_WHAT IS NEEDED_
In the records below, find the line with "20 (d) The building" and the line with "29 thereafter, providing". Print both exactly, along with every line between them, and no other line.

_THE INPUT_
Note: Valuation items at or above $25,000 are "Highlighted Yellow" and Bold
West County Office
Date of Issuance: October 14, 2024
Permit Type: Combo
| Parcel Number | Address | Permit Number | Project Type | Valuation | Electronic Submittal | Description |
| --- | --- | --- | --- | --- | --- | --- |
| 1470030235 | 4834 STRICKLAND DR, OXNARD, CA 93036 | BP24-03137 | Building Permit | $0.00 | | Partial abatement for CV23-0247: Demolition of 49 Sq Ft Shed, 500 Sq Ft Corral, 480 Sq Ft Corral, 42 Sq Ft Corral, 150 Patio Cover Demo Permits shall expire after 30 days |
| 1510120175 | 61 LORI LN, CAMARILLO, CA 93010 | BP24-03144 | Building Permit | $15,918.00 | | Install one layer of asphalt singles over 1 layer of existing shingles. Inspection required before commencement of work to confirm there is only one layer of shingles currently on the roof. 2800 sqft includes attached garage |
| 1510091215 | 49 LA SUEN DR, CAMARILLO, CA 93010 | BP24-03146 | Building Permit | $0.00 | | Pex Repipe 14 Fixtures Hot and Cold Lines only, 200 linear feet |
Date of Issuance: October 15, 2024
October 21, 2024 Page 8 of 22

---

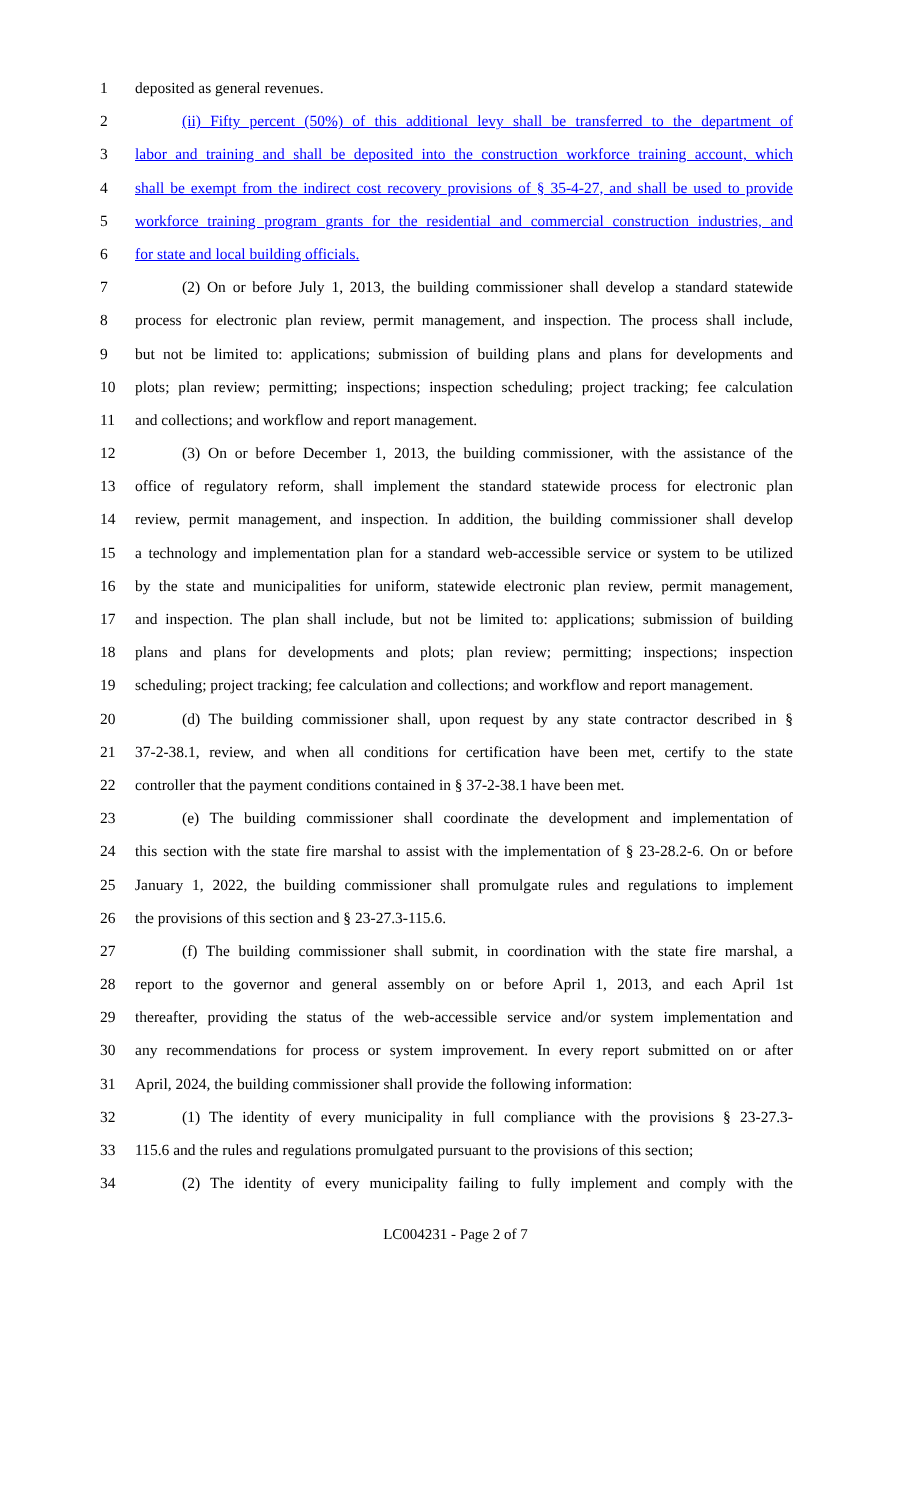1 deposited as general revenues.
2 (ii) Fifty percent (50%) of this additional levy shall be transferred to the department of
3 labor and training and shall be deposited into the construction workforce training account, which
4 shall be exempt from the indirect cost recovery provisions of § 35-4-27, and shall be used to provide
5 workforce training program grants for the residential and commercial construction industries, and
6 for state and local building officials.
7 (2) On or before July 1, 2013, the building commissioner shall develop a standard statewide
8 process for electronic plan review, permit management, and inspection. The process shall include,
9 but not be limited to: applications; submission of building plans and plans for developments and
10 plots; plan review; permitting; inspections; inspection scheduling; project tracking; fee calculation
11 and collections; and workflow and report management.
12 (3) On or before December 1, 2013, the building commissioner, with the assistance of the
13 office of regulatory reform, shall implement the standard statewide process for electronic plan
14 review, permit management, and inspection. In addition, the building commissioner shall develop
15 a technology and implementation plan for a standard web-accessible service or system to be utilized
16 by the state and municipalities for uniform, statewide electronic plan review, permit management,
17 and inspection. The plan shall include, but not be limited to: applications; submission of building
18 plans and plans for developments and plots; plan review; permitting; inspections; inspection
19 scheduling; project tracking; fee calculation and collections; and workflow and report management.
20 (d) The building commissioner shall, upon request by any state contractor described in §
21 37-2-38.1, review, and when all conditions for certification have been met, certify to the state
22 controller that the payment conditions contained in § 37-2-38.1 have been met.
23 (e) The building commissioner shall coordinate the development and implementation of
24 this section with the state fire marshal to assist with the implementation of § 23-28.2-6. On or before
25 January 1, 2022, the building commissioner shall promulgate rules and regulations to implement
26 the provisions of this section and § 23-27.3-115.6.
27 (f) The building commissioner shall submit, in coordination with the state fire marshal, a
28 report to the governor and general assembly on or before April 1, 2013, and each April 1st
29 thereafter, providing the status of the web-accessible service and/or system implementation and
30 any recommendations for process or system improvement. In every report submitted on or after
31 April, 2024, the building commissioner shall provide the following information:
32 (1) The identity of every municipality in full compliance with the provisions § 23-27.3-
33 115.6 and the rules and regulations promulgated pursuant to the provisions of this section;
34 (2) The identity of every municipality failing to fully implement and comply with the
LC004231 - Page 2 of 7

_TASK RESPONSE_
20 (d) The building commissioner shall, upon request by any state contractor described in §
21 37-2-38.1, review, and when all conditions for certification have been met, certify to the state
22 controller that the payment conditions contained in § 37-2-38.1 have been met.
23 (e) The building commissioner shall coordinate the development and implementation of
24 this section with the state fire marshal to assist with the implementation of § 23-28.2-6. On or before
25 January 1, 2022, the building commissioner shall promulgate rules and regulations to implement
26 the provisions of this section and § 23-27.3-115.6.
27 (f) The building commissioner shall submit, in coordination with the state fire marshal, a
28 report to the governor and general assembly on or before April 1, 2013, and each April 1st
29 thereafter, providing the status of the web-accessible service and/or system implementation and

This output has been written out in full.